Today, the National Defence Committee received an overview on the project of extending the conscription service, which should increase the number of conscripts to 4,000 by 2026.
The Chairman of the Committee Hannes Hanso said that no less than one half of the conscripts drafted in the relevant year should complete the conscription service; however, the current level is only one third. “The best boys and girls should enter the service,” Hanso said. “Completing the conscription service must become a rule as opposed to an exception in the society, which is not yet the case today. We have made detailed plans and set goals but now we must start moving towards achieving them step by step,” said Hanso who sees a number of ways to do this. One thing he mentioned was improving the efficiency of the delivery of call papers, including means of electronic delivery. The second thing is to review the health requirements for conscripts by significantly improving the flexibility of these. “ In the future, warts and pollen allergy will no longer excuse anyone from the conscription service,” Hanso said.

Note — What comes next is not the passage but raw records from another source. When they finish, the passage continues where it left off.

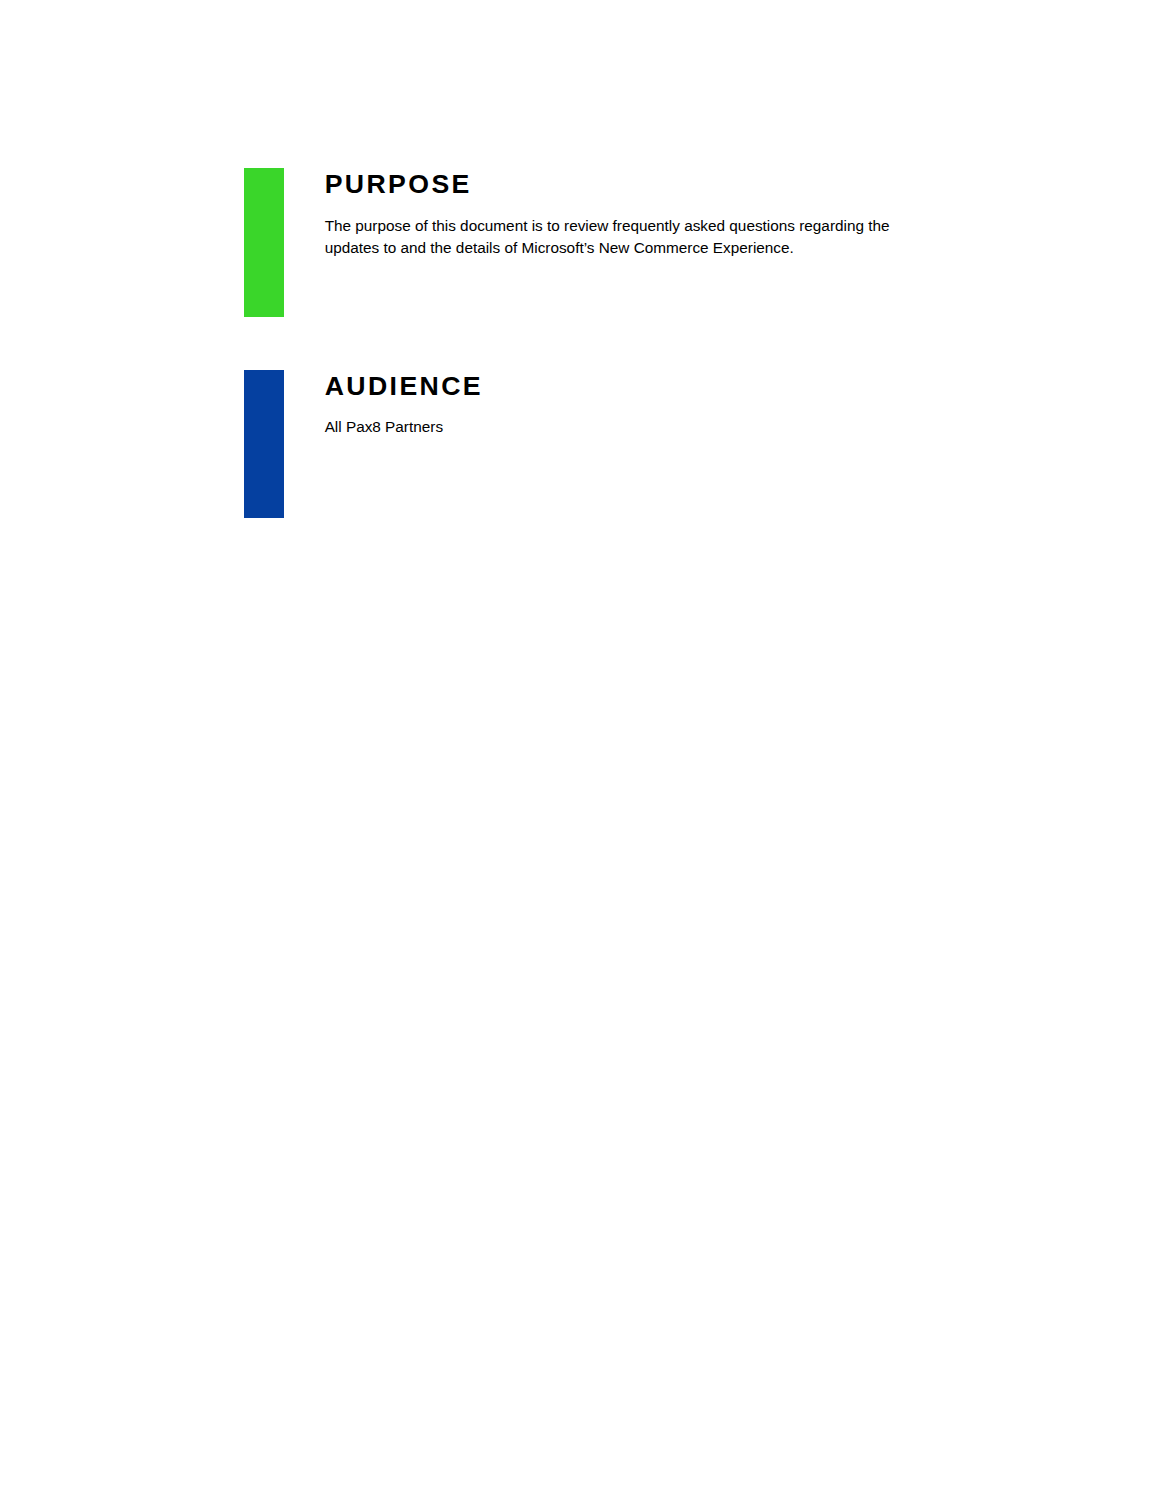PURPOSE
The purpose of this document is to review frequently asked questions regarding the updates to and the details of Microsoft’s New Commerce Experience.
AUDIENCE
All Pax8 Partners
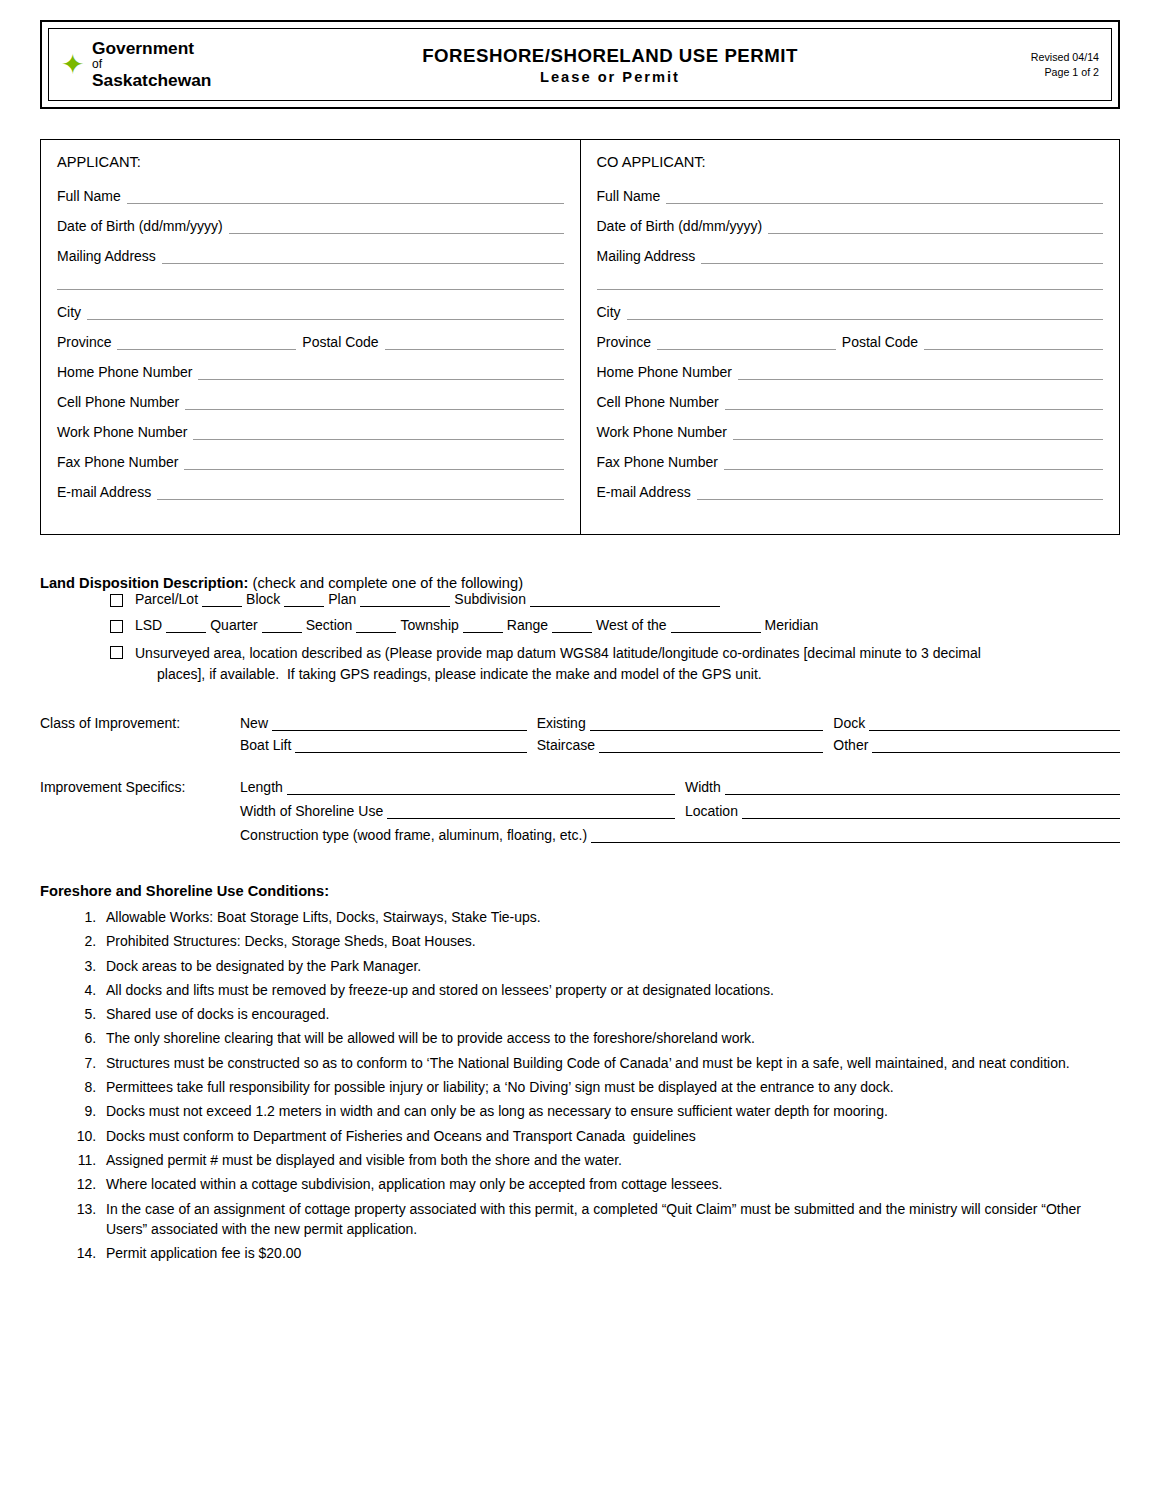✦ Governmentof Saskatchewan
FORESHORE/SHORELAND USE PERMIT
Lease or Permit
Revised 04/14
Page 1 of 2
| APPLICANT: Full Name Date of Birth (dd/mm/yyyy) Mailing Address City Province Postal Code Home Phone Number Cell Phone Number Work Phone Number Fax Phone Number E-mail Address | CO APPLICANT: Full Name Date of Birth (dd/mm/yyyy) Mailing Address City Province Postal Code Home Phone Number Cell Phone Number Work Phone Number Fax Phone Number E-mail Address |
Land Disposition Description: (check and complete one of the following)
Parcel/Lot Block Plan Subdivision
LSD Quarter Section Township Range West of the Meridian
Unsurveyed area, location described as (Please provide map datum WGS84 latitude/longitude co-ordinates [decimal minute to 3 decimal places], if available. If taking GPS readings, please indicate the make and model of the GPS unit.
Class of Improvement:
New
Existing
Dock
Boat Lift
Staircase
Other
Improvement Specifics:
Length
Width
Width of Shoreline Use
Location
Construction type (wood frame, aluminum, floating, etc.)
Foreshore and Shoreline Use Conditions:
Allowable Works: Boat Storage Lifts, Docks, Stairways, Stake Tie-ups.
Prohibited Structures: Decks, Storage Sheds, Boat Houses.
Dock areas to be designated by the Park Manager.
All docks and lifts must be removed by freeze-up and stored on lessees’ property or at designated locations.
Shared use of docks is encouraged.
The only shoreline clearing that will be allowed will be to provide access to the foreshore/shoreland work.
Structures must be constructed so as to conform to ‘The National Building Code of Canada’ and must be kept in a safe, well maintained, and neat condition.
Permittees take full responsibility for possible injury or liability; a ‘No Diving’ sign must be displayed at the entrance to any dock.
Docks must not exceed 1.2 meters in width and can only be as long as necessary to ensure sufficient water depth for mooring.
Docks must conform to Department of Fisheries and Oceans and Transport Canada guidelines
Assigned permit # must be displayed and visible from both the shore and the water.
Where located within a cottage subdivision, application may only be accepted from cottage lessees.
In the case of an assignment of cottage property associated with this permit, a completed “Quit Claim” must be submitted and the ministry will consider “Other Users” associated with the new permit application.
Permit application fee is $20.00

The Chairman of the Committee said that the work of the medical committees definitely needs to be reviewed, as the current statistics reveal serious anomalies. He gave the example of the city of Kuressaare where only one fourth of the conscripts fulfil the health requirements at the first examination, while the same number in the city of Haapsalu is almost one half. “I think it is obvious that the residents of one region are not less healthy than in another region; we just need to inform the doctors much better than we have on national defence issues,” Hanso said.
Hanso said that concluding the conscription service should count as an advantage when enrolling into a university, and on the labour market. Employers should ask at every job interview whether the candidate has concluded the conscription service or not.
The Defence Forces have the ambitious plan of enhancing the interest of young women in the conscription service. The objective is to triple the number of female conscripts next year. Hanso said that female conscription service should become a natural part of national defence, like in all the Nordic countries.
Member of the Committee Madis Milling said that the best advertisement for the conscription service are the conscripts themselves. “We can conduct as many expensive campaigns as we want, but the best advertisement to future conscripts – their brothers and sisters – are the satisfied conscripts themselves,” Milling said. He also emphasised the importance of national defence studies in general education schools.